Sin embargo las críticas también le vinieron de los teóricos beneficiados. Kruschev le atacó por su «nefanda actitud colonialista en el Congo y procolonial en todas partes» y propuso su sustitución; los defensores de Lumumba le calificaron como agente de los Estados Unidos y responsable de su muerte pese a que duramente la censuró. En definitiva, para unos Hammarskjöld fue ejemplo de político cristiano cuya unión con Dios le dio fuerzas en su difícil tarea de servicio; otros, ya le vieron como un personaje perdido en abstracciones y prejuicios, ajeno a los seres humanos y otros, un «idealista funcional», un «visionario».

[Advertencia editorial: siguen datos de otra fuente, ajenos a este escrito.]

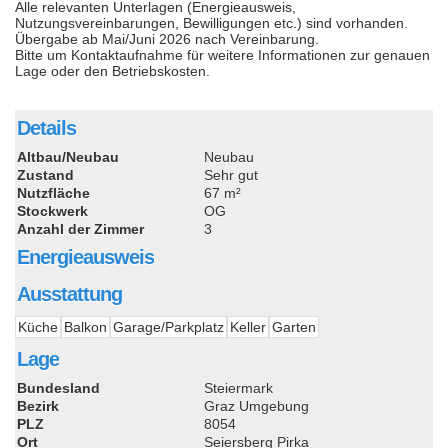
Alle relevanten Unterlagen (Energieausweis,
Nutzungsvereinbarungen, Bewilligungen etc.) sind vorhanden.
Übergabe ab Mai/Juni 2026 nach Vereinbarung.
Bitte um Kontaktaufnahme für weitere Informationen zur genauen
Lage oder den Betriebskosten.
Details
Altbau/Neubau
Neubau
Zustand
Sehr gut
Nutzfläche
67 m²
Stockwerk
OG
Anzahl der Zimmer
3
Energieausweis
Ausstattung
Küche
Balkon
Garage/Parkplatz
Keller
Garten
Lage
Bundesland
Steiermark
Bezirk
Graz Umgebung
PLZ
8054
Ort
Seiersberg Pirka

La política internacional no suele responder a principios morales, sino a intereses. A Hammarskjöld lo valorarán los historiadores, pero alguien que en años de rearme, de descolonizaciones convulsas y política de bloques, se propusiese ser imparcial y por sus convicciones morales buscase, ante todo, la resolución pacífica de los conflictos merece ser valorado y revisar su figura. Quizás sea por deformación profesional, pero su figura me hace pensar en la del juez: metido en medio del conflicto, resuelva lo que resuelva nunca satisfará a todos y el que pierde siempre verá venalidad. Llévese esto a la política internacional, a sus complejos intereses en liza con riesgo de conflictos violentos y se verá que mezclarse en ella da algo de vértigo.
Es alentador que a cargos tan relevantes lleguen gentes no sólo de principios, sino cristianos y que sean consecuentes. Esto no evita el error y aquí entra la responsabilidad personal y la libertad para criticarles. Es bueno que se les recuerde, que se les tenga como referentes en un mundo tan difícil y dejar constancia de que su relevancia radica, precisamente, en su calidad espiritual, en sus raíces cristianas, aunque a Hammarskjöld se le ha dejado en filántropo pacifista. No sé si esa película le hace justicia y espero verla en alguna plataforma televisiva para juzgarla; en todo caso, envidio a países –ahora Suecia– que ensalzan en el cine a sus personajes relevantes, algo impensable aquí, tan propensos a echar tierra a lo nuestro y a los nuestros.
Viendo el panorama político actual, Hammarskjöld está muy por encima de la media. Nos lo confirma el erial de nuestra política nacional, pero no estamos solos también, por ejemplo, Estados Unidos: que con trescientos y pico millones de habitantes alumbra como candidatos a la presidencia a tipos como Biden y Trump.